Mi primera columna del nuevo año es para las víctimas de la crueldad, mi pensamiento está hoy con las víctimas de la infamia nacionalista, moderada o radical, que ha sembrado de luto y de dolor en casi mil familias. Nunca pude entender cómo unos obispos, como Setién o Uriarte, y una colección de dos centenares de curas, podían sin que se les cayese la cara de vergüenza, sin comprender hasta que punto violaban el mensaje evangélico, colocarse al lado de los verdugos, al lado de quienes con toda justicia penaban en las cárceles, y encima arropaban a los familiares y a los políticos secesionistas, arrinconando a las víctimas al trastero del olvido.

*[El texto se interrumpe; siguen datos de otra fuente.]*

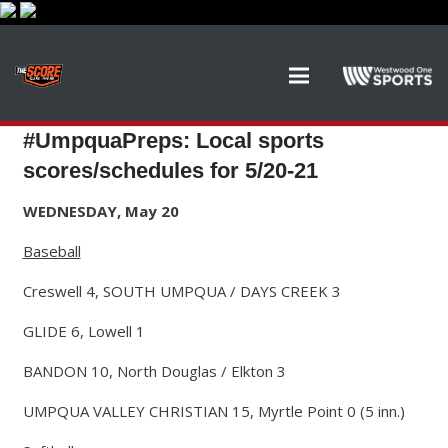
#UmpquaPreps: Local sports
scores/schedules for 5/20-21
WEDNESDAY, May 20
Baseball
Creswell 4, SOUTH UMPQUA / DAYS CREEK 3
GLIDE 6, Lowell 1
BANDON 10, North Douglas / Elkton 3
UMPQUA VALLEY CHRISTIAN 15, Myrtle Point 0 (5 inn.)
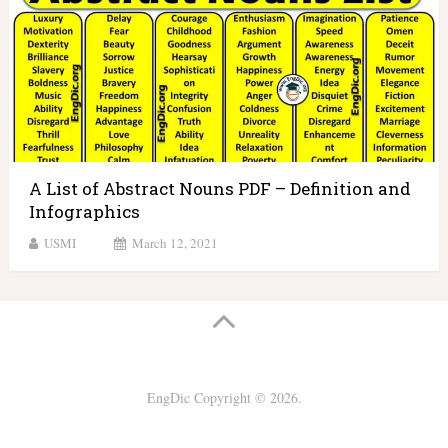
A List of Abstract Nouns PDF – Definition and
Infographics
USMI
March 12, 2021
EngDic
Copyright © 2026.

También ha habido, por fortuna, sacerdotes justos que han elevado su voz contra tanta infamia y que hicieron posible que la fe no se nos quebrase hecha añicos. Acaba de morir uno de esos hombres justos, el jesuita Antonio Beristain, que siempre supo estar al lado de quienes debía, o sea de las víctimas y no, como esos dos obispos, ahora ya jubilados, del costado de los verdugos y de la crueldad. La labor del padre Beristain está siendo reconocida de forma general, excepto por quienes han hecho del fango y del dolor un medio de vida, es decir el nacionalismo vasco y, también, el catalán. Porque del catalán se habla menos pero es igual o peor que el vasco, más perverso incluso pues tiene una cierta influencia residual en algún pasillo vaticano.
Siempre recordaré al obispo auxiliar de Madrid y mano derecha del cardenal Rouco, tan prematuramente fallecido, Eugenio Romero, cómo elevaba la voz, ante quien fuese, por la dignidad de las víctimas. El daño que el nacionalismo vasco y catalán ha hecho a la Iglesia es enorme, aunque hombres justos, como Beristain o Romero, se hayan acabado imponiendo sobre tanta infamia. Ambos han muerto ya. Su recuerdo y ejemplo permanecerá siempre. Las víctimas necesitan amor y compasión, dignidad y justicia, no crueldad y olvido, que era la pócima medicinal que administraban Uriarte y Setién.